* _Extracted text_:
-------

Irish lenders Allied Irish Banks, Ulster Bank and Permanent TSB have teamed up with global consultancy Deloitte to work on a pilot program that will leverage blockchain technology to increase the speed and security for the country’s domestic interbank payments.
The collaborative project carries the name Project GreenPay and will use technology developed by Ulster Bank’s parent company, Royal Bank of Scotland (RBS).
The payments platform being trialed is called Emerald. RBS’s Emerald platform, which was built on top of the Ethereum blockchain, has already been tested in the Dublin-based startup hub Dogpatch Labs, where participating banks have been conducting dummy payments among themselves to test the blockchain-based system for performance, stability and accuracy. The platform is able to acknowledge payments in less than 10 seconds while processing large transaction volumes.
The distributed ledger technology pioneered by Bitcoin allows transactions to be recorded and shared with permissioned members on a distributed ledger, enabling payments to be processed in a more secure and efficient manner.
“[The blockchain is] essentially a software that provides a way of recording transactions in a trustworthy way. It has the potential to disrupt multiple industries for the benefit of customers, and we’re determined to investigate how we can harness this for the financial sector,” said Ulster Bank’s chief administrative officer, Ciarán Coyle.
“When we saw that RBS had that capability, we decided to use the platform in the Republic. We looked at how we could prove it at an industry level and looked at doing collaboration at an industry level,” he added.

-------

* _Data extract_:
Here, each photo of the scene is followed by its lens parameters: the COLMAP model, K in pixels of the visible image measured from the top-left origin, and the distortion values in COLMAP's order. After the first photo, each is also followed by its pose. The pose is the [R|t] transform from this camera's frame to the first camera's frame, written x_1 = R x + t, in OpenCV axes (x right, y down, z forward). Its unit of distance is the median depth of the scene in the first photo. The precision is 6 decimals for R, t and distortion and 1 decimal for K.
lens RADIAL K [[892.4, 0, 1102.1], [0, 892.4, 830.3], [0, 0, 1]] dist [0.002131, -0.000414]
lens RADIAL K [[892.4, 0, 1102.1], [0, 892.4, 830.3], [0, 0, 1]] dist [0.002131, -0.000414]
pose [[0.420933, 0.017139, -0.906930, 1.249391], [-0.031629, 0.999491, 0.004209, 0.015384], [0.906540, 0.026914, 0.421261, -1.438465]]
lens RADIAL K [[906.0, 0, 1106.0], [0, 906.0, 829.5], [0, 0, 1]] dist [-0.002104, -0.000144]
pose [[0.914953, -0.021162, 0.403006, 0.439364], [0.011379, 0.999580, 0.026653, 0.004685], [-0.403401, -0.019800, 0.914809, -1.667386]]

-------

* _What to work on_:
Write a continuation of the text on the Irish banks' blockchain payments pilot, starting after its last sentence. The records were taken from a different source than the text.

* _Exercise response_:
For RBS’s Head of Innovation Engineering Richard Crook, it “made sense” for RBS’s Irish subsidiary, Ulster Bank, to adopt its Emerald payment system for the collaborative industry-wide payment network trial. “We’re delighted to support that and further prove that blockchain [technology] can be used to better serve customers,” Crook added.
David Dalton, consulting partner and financial services industry leader at Deloitte Ireland, stated that the pilot project would leverage the company’s blockchain lab in Dublin, and added: “We believe blockchain adoption will happen more quickly than anticipated and without a proactive and well-adopted strategy, banks and insurers risk being locked out of potential innovations enabled by this technology.”
No specific timeframe has been set for when the new payment system could be implemented in the Irish financial system, and there is no guarantee that it will. However, Project GreenPay is another clear signal that banks across the world are embracing blockchain technology to improve the efficiency and security of their services. It will not be long until the blockchain will become an integral part of the global financial system.